Im building new computer:
Q9550, 4gb 1600mhz, hd 4870 or gtx260 and propably under vista 64-bit

My main problem is that i can't decide on what monitor would fit best for gaming. I don't watch movies from it, i have 37" hdtv for that.

Anyway it's going to be 22" 1680 x 1050 or 24" 1920 x 1200. And if i got it right even with new LCDs the resolution under below native is going to be blurry(?). Im probably not going to upgrade my computer about atleast for next 1-3 years and my hardware can't keep up forever at 1920x1200 and then i have to play under native resolution. Im concerned about that blurriness.

I would like to play with the best resolution i can with the hardware im buying and if i'm to use that 1920-res LCD does it blur bad under like 1280-1680 resolutions or any else. Only reason to buy 22" 1680 would be that i could use its native res much longer then 24" 1920 LCDs before my hardware comes too old to run in native.

Any ideas, suggestions or experience with playing games under native resolution would be appreciated, thanks 

Also if you think that with the hardware i mentioned is already too weak to perform under 1920x1200 please tell me


----------



## mlabre20 (Jul 11, 2008)

Just browsing windows does not look very good if your monitor isn't at its native resolution, but when playing games it is not very bad. Especially if it is something like an fps. However, games that have a lot of small text may not look the greatest. 

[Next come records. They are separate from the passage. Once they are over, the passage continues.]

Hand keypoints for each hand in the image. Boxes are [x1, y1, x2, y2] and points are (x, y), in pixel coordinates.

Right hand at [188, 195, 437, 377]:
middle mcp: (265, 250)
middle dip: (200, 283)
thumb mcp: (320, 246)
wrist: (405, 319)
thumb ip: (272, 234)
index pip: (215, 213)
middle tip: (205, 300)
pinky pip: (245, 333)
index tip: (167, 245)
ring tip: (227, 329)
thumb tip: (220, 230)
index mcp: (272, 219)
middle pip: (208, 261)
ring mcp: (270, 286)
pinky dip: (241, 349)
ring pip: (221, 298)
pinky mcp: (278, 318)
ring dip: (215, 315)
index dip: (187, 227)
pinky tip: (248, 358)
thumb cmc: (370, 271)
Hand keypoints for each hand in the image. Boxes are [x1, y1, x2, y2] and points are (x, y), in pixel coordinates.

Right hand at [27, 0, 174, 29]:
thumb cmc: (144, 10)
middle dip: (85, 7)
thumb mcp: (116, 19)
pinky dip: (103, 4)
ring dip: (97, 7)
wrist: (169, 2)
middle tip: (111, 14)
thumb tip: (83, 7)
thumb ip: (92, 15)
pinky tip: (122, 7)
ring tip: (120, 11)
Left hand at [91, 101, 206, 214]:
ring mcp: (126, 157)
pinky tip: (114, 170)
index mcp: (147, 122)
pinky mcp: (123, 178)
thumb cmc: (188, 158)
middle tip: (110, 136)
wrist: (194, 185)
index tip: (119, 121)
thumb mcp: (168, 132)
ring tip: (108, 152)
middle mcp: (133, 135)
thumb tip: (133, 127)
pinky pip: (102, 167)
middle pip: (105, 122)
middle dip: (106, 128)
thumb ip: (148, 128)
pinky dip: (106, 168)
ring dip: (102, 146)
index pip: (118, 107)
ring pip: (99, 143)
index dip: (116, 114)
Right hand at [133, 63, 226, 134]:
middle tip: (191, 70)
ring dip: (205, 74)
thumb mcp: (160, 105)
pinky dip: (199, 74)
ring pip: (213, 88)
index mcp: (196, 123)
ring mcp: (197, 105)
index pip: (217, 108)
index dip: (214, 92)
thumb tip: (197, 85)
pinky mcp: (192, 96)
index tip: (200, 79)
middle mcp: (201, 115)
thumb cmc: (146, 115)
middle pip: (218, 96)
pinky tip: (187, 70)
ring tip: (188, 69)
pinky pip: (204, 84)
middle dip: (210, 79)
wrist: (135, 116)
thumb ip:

Many people just prefer to lower their resolution in a game that their computer can't handle, rather than just lower the graphic settings. So I think you won't mind that much if you have to play a game at a slightly lower resolution. And you can try it out yourself on your current computer. Just lower the in game resolution a bit and see if you don't mind how it looks.


----------



## wayliff (Mar 24, 2002)

http://www.widescreengamingforum.com/forum/viewtopic.php?t=13954

Here's a good thread with a suggestion of a good monitor.


----------